Objections bubble up like clockwork. The optimists—call ‘em Pinker’s crowd (2011)—say genocide’s revulsion proves we’ve got a moral spine, empathy baked in from caveman days. Hunter-gatherers shared meat, Confucius preached kindness—see, we’re wired for good! But that’s a half-truth, and a flimsy one. Those old tribes cared for their own; strangers got the club. Same with today’s wars: Ukraine’s defenders weep for Bucha’s mass graves but gloss over their own artillery sins. Israel’s critics howl at Gaza’s death toll—over 40,000 by late 2024, per UN counts—yet Hamas rockets barely dent their outrage. Why? Fundamental attribution error: outsiders slap “evil” on the doer—Russia’s a monster, Israel’s a bully—while ignoring the stew they’re boiling in: encirclement fears, decades of tit-for-tat bombs. Insiders don’t see villainy; they see survival, righteousness, their conditioning kicking in. Evolution’s no saint—it’ll cheer cooperation or carnage, whichever keeps the clan breathing.

Zoom out, and the pattern’s stark. Morality’s a tool, not a truth—always has been. Libertarians’ll shoot to guard their patch, Marxists’ll guillotine for the proletariat, U.S. elites’ll drone-strike weddings to keep oil flowing—all cloaked in principle, all serving their pack. Russia’s “special operation” is Ukraine’s genocide; Israel’s “self-defense” is Palestine’s ethnic cleansing. The outsider’s gasp—those viral X posts of Kyiv’s ruins or Rafah’s craters—ain’t proof of a moral bedrock; it’s just a rival script, misreading situation as sin. We’re not debating ethics to polish some eternal gem; we’re wrestling over whose story rules. Take the Houthi strikes in Yemen, 2025 heating up: U.S. bombs “terrorists,” Saudis cheer, while aid workers tally starved kids—same act, split morals. Conditioning calls the shots.

The rebuttal’s got one last kick: if morality’s so fluid, why bother refining it? They say it’s progress, not just haggling—reason taming our beastly side. But that’s wishful polish on a cracked hull. Ukraine’s Zelensky begs for NATO jets, Israel’s Netanyahu quotes scripture for settlers, Trumpers and progressives sling “fascist” like mud—reason’s just a megaphone for the tribe. Authenticity’s the only anchor: own the bias, ditch the sanctimonious dance. Russia’s generals don’t lose sleep over Bucha; Israel’s brass don’t flinch at Gaza’s toll—they’ve got their why, and it’s enough. Outsiders clutch pearls—#WarCrimes trending—because they’re not in the fight. Morality’s a fluid mess, shifting with the players, not a lighthouse. Stop pretending it’s more.

Stepping back from the fray—whether it’s Putin’s moves in Ukraine or Hamas’s salvos from Gaza—offers an authenticity that sidesteps the knee-jerk noise and stares down our own fundamental attribution error. Take Putin: some tag him as a ruthless tyrant, others see a strategist pushing back—NATO’s ring of bases and war games from Poland to the Baltics isn’t exactly a welcome mat, but Russia’s leveling cities isn’t a handshake either. Hamas gets the same split: outsiders call them terrorists, yet in Gaza—two million penned in, scrappy and stubborn—they’re fighting a chokehold, though rockets don’t win halos.
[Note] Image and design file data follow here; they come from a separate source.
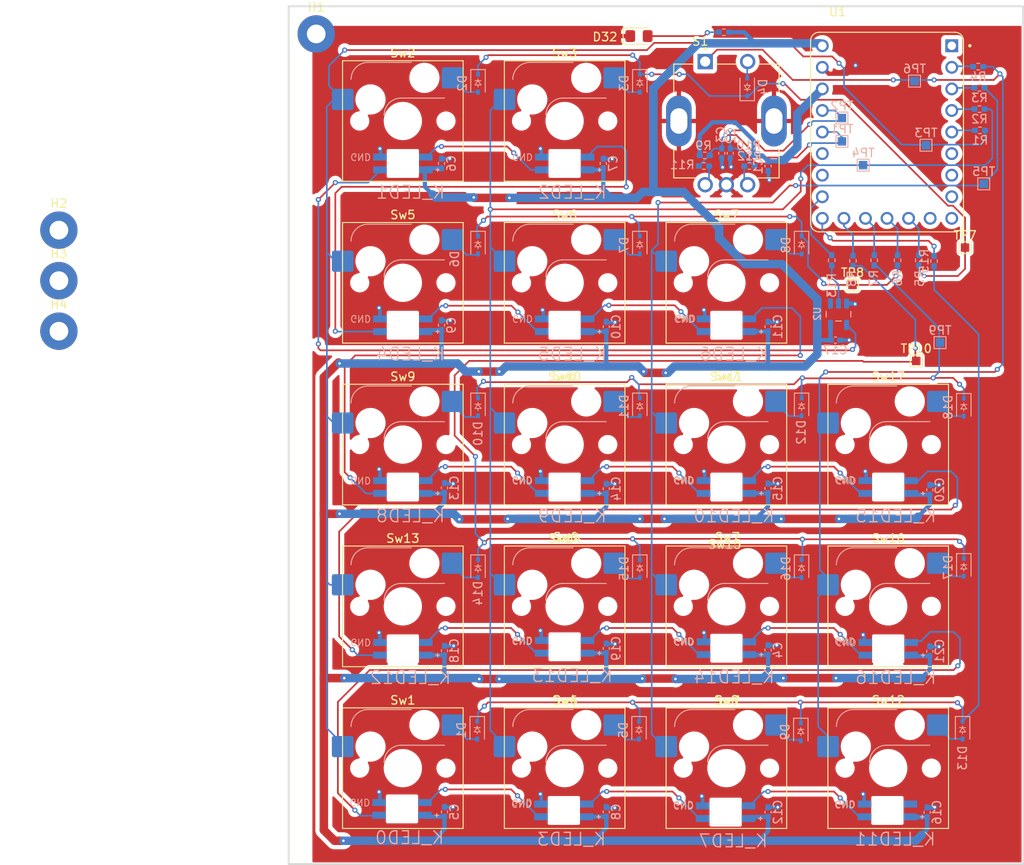
<source format=kicad_pcb>
(kicad_pcb
	(version 20241229)
	(generator "pcbnew")
	(generator_version "9.0")
	(general
		(thickness 1.6)
		(legacy_teardrops no)
	)
	(paper "A4")
	(layers
		(0 "F.Cu" signal)
		(2 "B.Cu" signal)
		(9 "F.Adhes" user "F.Adhesive")
		(11 "B.Adhes" user "B.Adhesive")
		(13 "F.Paste" user)
		(15 "B.Paste" user)
		(5 "F.SilkS" user "F.Silkscreen")
		(7 "B.SilkS" user "B.Silkscreen")
		(1 "F.Mask" user)
		(3 "B.Mask" user)
		(17 "Dwgs.User" user "User.Drawings")
		(19 "Cmts.User" user "User.Comments")
		(21 "Eco1.User" user "User.Eco1")
		(23 "Eco2.User" user "User.Eco2")
		(25 "Edge.Cuts" user)
		(27 "Margin" user)
		(31 "F.CrtYd" user "F.Courtyard")
		(29 "B.CrtYd" user "B.Courtyard")
		(35 "F.Fab" user)
		(33 "B.Fab" user)
		(39 "User.1" user)
		(41 "User.2" user)
		(43 "User.3" user)
		(45 "User.4" user)
	)
	(setup
		(stackup
			(layer "F.SilkS"
				(type "Top Silk Screen")
			)
			(layer "F.Paste"
				(type "Top Solder Paste")
			)
			(layer "F.Mask"
				(type "Top Solder Mask")
				(thickness 0.01)
			)
			(layer "F.Cu"
				(type "copper")
				(thickness 0.035)
			)
			(layer "dielectric 1"
				(type "core")
				(thickness 1.51)
				(material "FR4")
				(epsilon_r 4.5)
				(loss_tangent 0.02)
			)
			(layer "B.Cu"
				(type "copper")
				(thickness 0.035)
			)
			(layer "B.Mask"
				(type "Bottom Solder Mask")
				(thickness 0.01)
			)
			(layer "B.Paste"
				(type "Bottom Solder Paste")
			)
			(layer "B.SilkS"
				(type "Bottom Silk Screen")
			)
			(copper_finish "None")
			(dielectric_constraints no)
		)
		(pad_to_mask_clearance 0)
		(allow_soldermask_bridges_in_footprints no)
		(tenting front back)
		(aux_axis_origin 133 81)
		(grid_origin 128.45 76)
		(pcbplotparams
			(layerselection 0x00000000_00000000_55555555_5755f5ff)
			(plot_on_all_layers_selection 0x00000000_00000000_00000000_00000000)
			(disableapertmacros no)
			(usegerberextensions no)
			(usegerberattributes yes)
			(usegerberadvancedattributes yes)
			(creategerberjobfile yes)
			(dashed_line_dash_ratio 12.000000)
			(dashed_line_gap_ratio 3.000000)
			(svgprecision 4)
			(plotframeref no)
			(mode 1)
			(useauxorigin no)
			(hpglpennumber 1)
			(hpglpenspeed 20)
			(hpglpendiameter 15.000000)
			(pdf_front_fp_property_popups yes)
			(pdf_back_fp_property_popups yes)
			(pdf_metadata yes)
			(pdf_single_document no)
			(dxfpolygonmode yes)
			(dxfimperialunits yes)
			(dxfusepcbnewfont yes)
			(psnegative no)
			(psa4output no)
			(plot_black_and_white yes)
			(sketchpadsonfab no)
			(plotpadnumbers no)
			(hidednponfab no)
			(sketchdnponfab yes)
			(crossoutdnponfab yes)
			(subtractmaskfromsilk no)
			(outputformat 1)
			(mirror no)
			(drillshape 1)
			(scaleselection 1)
			(outputdirectory "")
		)
	)
	(net 0 "")
	(net 1 "GND")
	(net 2 "/ROW3")
	(net 3 "/ENC_B")
	(net 4 "/ENC_A")
	(net 5 "+5V")
	(net 6 "Net-(D1-A)")
	(net 7 "/ROW0")
	(net 8 "Net-(D2-A)")
	(net 9 "/ROW1")
	(net 10 "/ROW2")
	(net 11 "Net-(D3-A)")
	(net 12 "Net-(D13-A)")
	(net 13 "/ROW4")
	(net 14 "Net-(D5-A)")
	(net 15 "Net-(D6-A)")
	(net 16 "Net-(D7-A)")
	(net 17 "Net-(D8-A)")
	(net 18 "Net-(D9-A)")
	(net 19 "Net-(D10-A)")
	(net 20 "Net-(D11-A)")
	(net 21 "Net-(D12-A)")
	(net 22 "/ENC_SW")
	(net 23 "Net-(D14-A)")
	(net 24 "Net-(D15-A)")
	(net 25 "Net-(D16-A)")
	(net 26 "/LED1_IN")
	(net 27 "/LED0_IN")
	(net 28 "/LED2_IN")
	(net 29 "/LED_3IN")
	(net 30 "/LED4_IN")
	(net 31 "/LED5_IN")
	(net 32 "/LED6_IN")
	(net 33 "/LED7_IN")
	(net 34 "/LED8_IN")
	(net 35 "/LED9_IN")
	(net 36 "/LED10_IN")
	(net 37 "/LED11_IN")
	(net 38 "/LED12_IN")
	(net 39 "/LED13_IN")
	(net 40 "/LED14_IN")
	(net 41 "Net-(D32-A)")
	(net 42 "Net-(U1-GP3)")
	(net 43 "/COL0")
	(net 44 "Net-(U1-GP2)")
	(net 45 "/COL1")
	(net 46 "/COL2")
	(net 47 "Net-(U1-GP1)")
	(net 48 "Net-(U1-GP15)")
	(net 49 "Net-(U1-GP10)")
	(net 50 "Net-(U1-GP11)")
	(net 51 "Net-(U1-GP12)")
	(net 52 "Net-(U1-GP13)")
	(net 53 "Net-(S1-CHANNEL_A)")
	(net 54 "Net-(S1-CHANNEL_B)")
	(net 55 "Net-(U1-GP14)")
	(net 56 "/LED_BUFF")
	(net 57 "unconnected-(U1-GP6-Pad7)")
	(net 58 "unconnected-(U1-GP5-Pad6)")
	(net 59 "unconnected-(U1-GP8-Pad9)")
	(net 60 "unconnected-(U1-GP26-Pad17)")
	(net 61 "unconnected-(U1-GP9-Pad10)")
	(net 62 "+3V3")
	(net 63 "unconnected-(U1-GP7-Pad8)")
	(net 64 "Net-(D17-A)")
	(net 65 "unconnected-(U1-GP0-Pad1)")
	(net 66 "unconnected-(U1-GP27-Pad18)")
	(net 67 "Net-(D18-A)")
	(net 68 "Net-(U1-GP4)")
	(net 69 "/LED15_IN")
	(net 70 "unconnected-(K_LED11-DOUT-Pad2)")
	(net 71 "/COL3")
	(net 72 "/LED16_IN")
	(footprint "Numpad:XDCR_PEC12R-4120F-S0012" (layer "F.Cu") (at 166.55 76))
	(footprint "PCM_Switch_Keyboard_Hotswap_Kailh:SW_Hotswap_Kailh_MX" (layer "F.Cu") (at 166.55 133.15))
	(footprint "PCM_Switch_Keyboard_Hotswap_Kailh:SW_Hotswap_Kailh_MX" (layer "F.Cu") (at 185.6 114.1))
	(footprint "PCM_Switch_Keyboard_Hotswap_Kailh:SW_Hotswap_Kailh_MX" (layer "F.Cu") (at 147.5 95.05))
	(footprint "PCM_Switch_Keyboard_Hotswap_Kailh:SW_Hotswap_Kailh_MX" (layer "F.Cu") (at 147.5 133.15))
	(footprint "Numpad:MODULE_RP2040-ZERO" (layer "F.Cu") (at 185.4625 77.3))
	(footprint "PCM_Switch_Keyboard_Hotswap_Kailh:SW_Hotswap_Kailh_MX" (layer "F.Cu") (at 185.6 133.15))
	(footprint "PCM_Switch_Keyboard_Hotswap_Kailh:SW_Hotswap_Kailh_MX" (layer "F.Cu") (at 128.45 114.1))
	(footprint "Numpad:MountingHole_2.2mm_M2_Pad" (layer "F.Cu") (at 87.95 88.85))
	(footprint "Numpad:MountingHole_2.2mm_M2_Pad" (layer "F.Cu") (at 87.95 100.75))
	(footprint "TestPoint:TestPoint_Pad_1.0x1.0mm" (layer "F.Cu") (at 181.4 95.3))
	(footprint "PCM_Switch_Keyboard_Hotswap_Kailh:SW_Hotswap_Kailh_MX" (layer "F.Cu") (at 147.5 114.1))
	(footprint "PCM_Switch_Keyboard_Hotswap_Kailh:SW_Hotswap_Kailh_MX" (layer "F.Cu") (at 147.5 152.2))
	(footprint "PCM_Switch_Keyboard_Hotswap_Kailh:SW_Hotswap_Kailh_MX" (layer "F.Cu") (at 128.45 76))
	(footprint "Numpad:MountingHole_2.2mm_M2_Pad" (layer "F.Cu") (at 87.95 94.8))
	(footprint "PCM_Switch_Keyboard_Hotswap_Kailh:SW_Hotswap_Kailh_MX" (layer "F.Cu") (at 166.55 114.1))
	(footprint "TestPoint:TestPoint_Pad_1.0x1.0mm" (layer "F.Cu") (at 194.65 90.9))
	(footprint "Numpad:MountingHole_2.2mm_M2_Pad" (layer "F.Cu") (at 118.25 65.75))
	(footprint "PCM_Switch_Keyboard_Hotswap_Kailh:SW_Hotswap_Kailh_MX" (layer "F.Cu") (at 128.45 95.05))
	(footprint "TestPoint:TestPoint_Pad_1.0x1.0mm" (layer "F.Cu") (at 188.9 104.25))
	(footprint "PCM_Switch_Keyboard_Hotswap_Kailh:SW_Hotswap_Kailh_MX" (layer "F.Cu") (at 128.45 133.15))
	(footprint "PCM_Switch_Keyboard_Hotswap_Kailh:SW_Hotswap_Kailh_MX"
		(layer "F.Cu")
		(uuid "bdb37922-2b88-48d4-8919-8486bdaffba7")
		(at 166.55 95.05)
		(descr "Kailh keyswitch Hotswap Socket")
		(tags "Kailh Keyboard Keyswitch Switch Hotswap Socket Relief Cutout")
		(property "Reference" "Sw7"
			(at 0 -8 0)
			(layer "F.SilkS")
			(uuid "3e00f7da-06d2-4f81-8607-02df3490816e")
			(effects
				(font
					(size 1 1)
					(thickness 0.15)
				)
			)
		)
		(property "Value" "~"
			(at 0 8 0)
			(layer "F.Fab")
			(uuid "22fe0543-8b12-49c4-88d4-e504d9718d1b")
			(effects
				(font
					(size 1 1)
					(thickness 0.15)
				)
			)
		)
		(property "Datasheet" ""
			(at 0 0 0)
			(layer "F.Fab")
			(hide yes)
			(uuid "3f8c21c3-dadd-406e-876f-f428afe57155")
			(effects
				(font
					(size 1.27 1.27)
					(thickness 0.15)
				)
			)
		)
		(property "Description" ""
			(at 0 0 0)
			(layer "F.Fab")
			(hide yes)
			(uuid "b4b58667-871d-4089-bfff-c78d18db907b")
			(effects
				(font
					(size 1.27 1.27)
					(thickness 0.15)
				)
			)
		)
		(path "/2a478608-957d-49a2-a700-bfcd9b379d71")
		(sheetname "/")
		(sheetfile "Numpad2.kicad_sch")
		(attr smd)
		(fp_line
			(start -7.1 -7.1)
			(end -7.1 7.1)
			(stroke
				(width 0.12)
				(type solid)
			)
			(layer "F.SilkS")
			(uuid "d2b5253e-1360-4259-9169-ec4ab762ebbf")
		)
		(fp_line
			(start -7.1 7.1)
			(end 7.1 7.1)
			(stroke
				(width 0.12)
				(type solid)
			)
			(layer "F.SilkS")
			(uuid "4f0f31c7-06ab-4534-a092-e74e2061b551")
		)
		(fp_line
			(start 7.1 -7.1)
			(end -7.1 -7.1)
			(stroke
				(width 0.12)
				(type solid)
			)
			(layer "F.SilkS")
			(uuid "7c7271b8-bd84-477e-93a1-2c0bf9608c7a")
		)
		(fp_line
			(start 7.1 7.1)
			(end 7.1 -7.1)
			(stroke
				(width 0.12)
				(type solid)
			)
			(layer "F.SilkS")
			(uuid "ab7d9d26-cb8e-4404-817a-cf2f90a9823d")
		)
		(fp_line
			(start -4.1 -6.9)
			(end 1 -6.9)
			(stroke
				(width 0.12)
				(type solid)
			)
			(layer "B.SilkS")
			(uuid "b106c082-42f0-4ff3-9c94-5cbfbc80870b")
		)
		(fp_line
			(start -0.2 -2.7)
			(end 4.9 -2.7)
			(stroke
				(width 0.12)
				(type solid)
			)
			(layer "B.SilkS")
			(uuid "cc1a3d5b-646e-4880-afc7-c1e913323994")
		)
		(fp_arc
			(start -6.1 -4.9)
			(mid -5.514214 -6.314214)
			(end -4.1 -6.9)
			(stroke
				(width 0.12)
				(type solid)
			)
			(layer "B.SilkS")
			(uuid "333a5e51-bb10-4beb-acda-30035ce5ca94")
		)
		(fp_arc
			(start -2.2 -0.7)
			(mid -1.614214 -2.114214)
			(end -0.2 -2.7)
			(stroke
				(width 0.12)
				(type solid)
			)
			(layer "B.SilkS")
			(uuid "0cbd5d98-9bc9-4d43-9c83-e82427d9b0c1")
		)
		(fp_line
			(start -7.8 -6)
			(end -7 -6)
			(stroke
				(width 0.1)
				(type solid)
			)
			(layer "Eco1.User")
			(uuid "4a610669-ed49-42d4-b273-219740a5a5f2")
		)
		(fp_line
			(start -7.8 -2.9)
			(end -7.8 -6)
			(stroke
				(width 0.1)
				(type solid)
			)
			(layer "Eco1.User")
			(uuid "5b5ea7bd-16af-41bc-9659-6fb31dbac2e4")
		)
		(fp_line
			(start -7.8 2.9)
			(end -7 2.9)
			(stroke
				(width 0.1)
				(type solid)
			)
			(layer "Eco1.User")
			(uuid "88d971c4-440e-49c7-a206-929857041e10")
		)
		(fp_line
			(start -7.8 6)
			(end -7.8 2.9)
			(stroke
				(width 0.1)
				(type solid)
			)
			(layer "Eco1.User")
			(uuid "d0dc785d-ee7b-48d1-a81a-0c72a46086ac")
		)
		(fp_line
			(start -7 -7)
			(end 7 -7)
			(stroke
				(width 0.1)
				(type solid)
			)
			(layer "Eco1.User")
			(uuid "74a9b8b1-b113-471a-a9ad-ff19d7ea4cba")
		)
		(fp_line
			(start -7 -6)
			(end -7 -7)
			(stroke
				(width 0.1)
				(type solid)
			)
			(layer "Eco1.User")
			(uuid "265ecbee-0aa4-4a95-93ff-93c2725a4ed0")
		)
		(fp_line
			(start -7 -2.9)
			(end -7.8 -2.9)
			(stroke
				(width 0.1)
				(type solid)
			)
			(layer "Eco1.User")
			(uuid "1d182fce-076a-414d-a844-861d302f561b")
		)
		(fp_line
			(start -7 2.9)
			(end -7 -2.9)
			(stroke
				(width 0.1)
				(type solid)
			)
			(layer "Eco1.User")
			(uuid "92e08e89-f31f-4c41-87a9-4de87943879c")
		)
		(fp_line
			(start -7 6)
			(end -7.8 6)
			(stroke
				(width 0.1)
				(type solid)
			)
			(layer "Eco1.User")
			(uuid "5629b197-fff0-4ed4-b72f-a0b631b2f363")
		)
		(fp_line
			(start -7 7)
			(end -7 6)
			(stroke
				(width 0.1)
				(type solid)
			)
			(layer "Eco1.User")
			(uuid "f2c57f4c-70b2-4e65-a3fb-80228914ebed")
		)
		(fp_line
			(start 7 -7)
			(end 7 -6)
			(stroke
				(width 0.1)
				(type solid)
			)
			(layer "Eco1.User")
			(uuid "f2e6ac35-bbbd-437b-8b52-8041f2e8a812")
		)
		(fp_line
			(start 7 -6)
			(end 7.8 -6)
			(stroke
				(width 0.1)
				(type solid)
			)
			(layer "Eco1.User")
			(uuid "76c4fc44-8b1d-4573-a729-78b5a56f5457")
		)
		(fp_line
			(start 7 -2.9)
			(end 7 2.9)
	
... [990331 chars truncated]
</source>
My Mennonite roots nudge me to judge NATO’s chest-thumping ‘values’ or Hamas’s bloodshed, but I’ve got my own baggage—my folks kept the world at arm’s length too, just with hymns, not guns. Seeing that, owning how my lens twists the view, points a pragmatic way forward: not crowning heroes or villains, but cutting through the sanctimony—NATO’s not spotless, Gazans aren’t pawns, and I’m no referee, just a guy sorting his own slant in the mess.